Jaya suggests, “I think parents should try it. Not only may it help prevent their child’s vision from getting worse, but it may also help prevent serious eye conditions later in life.”
~ ~ ~ ~ ~ ~ ~ ~ ~ ~ ~ ~ ~
Dr. Frederick recommended trying myopia management for Ethan, age 11 at the time, due to how quickly his myopia/nearsightedness was progressing. Kali, Ethan’s mom, states, “I was willing to give it a try. I don’t want his vision to get worse or the increased risk of serious eye conditions when he’s older. I give him one drop of Atropine before bed every night. After one year of treatment, the right eye hasn’t progressed, but the left eye did a little. Not all we were hoping for, but better. We’re continuing treatment. After 6 more months with the drops if the left eye prescription still gets worse, we’ll add a special contact lens.”
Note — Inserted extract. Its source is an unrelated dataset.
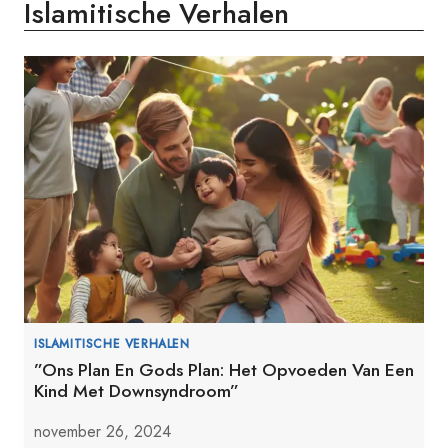
Islamitische Verhalen
ISLAMITISCHE VERHALEN
”Ons Plan En Gods Plan: Het Opvoeden Van Een
Kind Met Downsyndroom”
november 26, 2024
Ethan states, “I can see things about an arms- length away without my glasses, but have to squint, and I can’t make out small words. I can’t play basketball or Frisbee without my glasses.” As far as the drops, Ethan says, “It just feels like water going into my eye; it doesn’t hurt or anything.”
Kali adds, “There’s no downside to doing this. Ethan’s had no side effects and it’s easy. Even if it helps a little bit, it’s worth it.”